Characterisation of detergent-insoluble membranes in pollen tubes of Nicotiana tabacum (L.)

Pollen tubes are the vehicle for sperm cell delivery to the embryo sac during fertilisation of Angiosperms. They provide an intriguing model for unravelling mechanisms of growing to extremes. The asymmetric distribution of lipids and proteins in the pollen tube plasma membrane modulates ion fluxes and actin dynamics and is maintained by a delicate equilibrium between exocytosis and endocytosis.

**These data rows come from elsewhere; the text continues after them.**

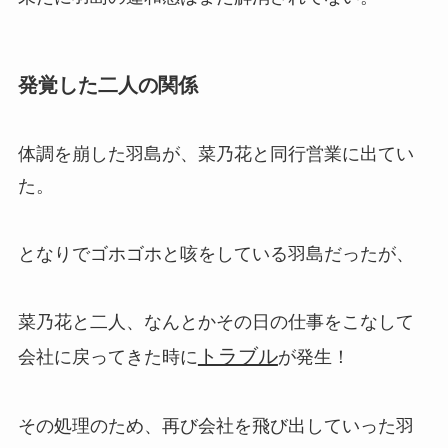
発覚した二人の関係
体調を崩した羽島が、菜乃花と同行営業に出てい
た。
となりでゴホゴホと咳をしている羽島だったが、
菜乃花と二人、なんとかその日の仕事をこなして
トラブル
会社に戻ってきた時に
が発生！
その処理のため、再び会社を飛び出していった羽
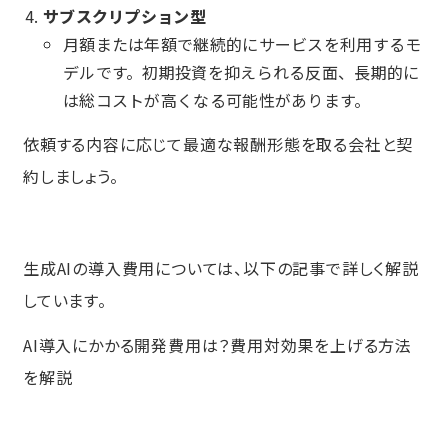
サブスクリプション型
月額または年額で継続的にサービスを利用するモ
デルです。初期投資を抑えられる反面、長期的に
は総コストが高くなる可能性があります。
依頼する内容に応じて最適な報酬形態を取る会社と契
約しましょう。
生成AIの導入費用については、以下の記事で詳しく解説
しています。
AI導入にかかる開発費用は？費用対効果を上げる方法
を解説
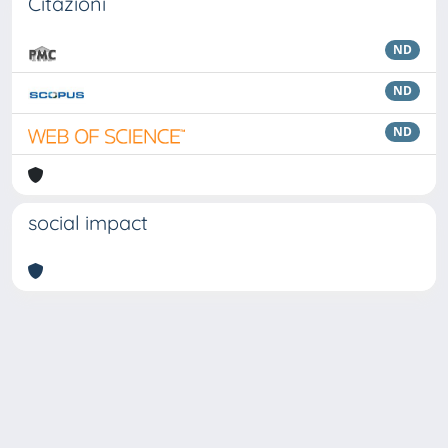
Citazioni
ND
ND
ND
social impact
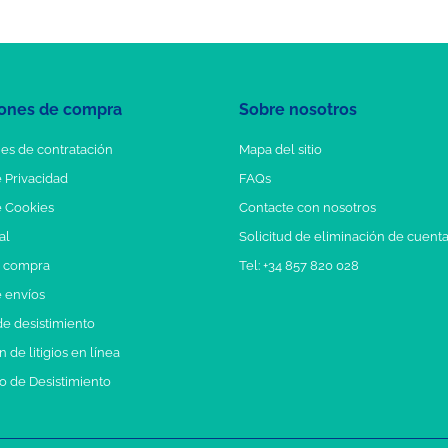
ones de compra
Sobre nosotros
es de contratación
Mapa del sitio
e Privacidad
FAQs
e Cookies
Contacte con nosotros
al
Solicitud de eliminación de cuent
e compra
Tel: +34 857 820 028
e envíos
e desistimiento
 de litigios en línea
o de Desistimiento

The structural constraints regulating polarised secretion and asymmetric protein distribution on the plasma membrane are mostly unknown. To address this problem, we investigated whether ordered membrane microdomains, namely membrane rafts, might contribute to sperm cell delivery. Detergent insoluble membranes, rich in sterols and sphingolipids, were isolated from tobacco pollen tubes. MALDI TOF/MS analysis revealed that actin, prohibitins and proteins involved in methylation reactions and in phosphoinositide pattern regulation are specifically present in pollen tube detergent insoluble membranes. Tubulins, voltage-dependent anion channels and proteins involved in membrane trafficking and signalling were also present. This paper reports the first evidence of membrane rafts in Angiosperm pollen tubes, opening new perspectives on the coordination of signal transduction, cytoskeleton dynamics and polarised secretion.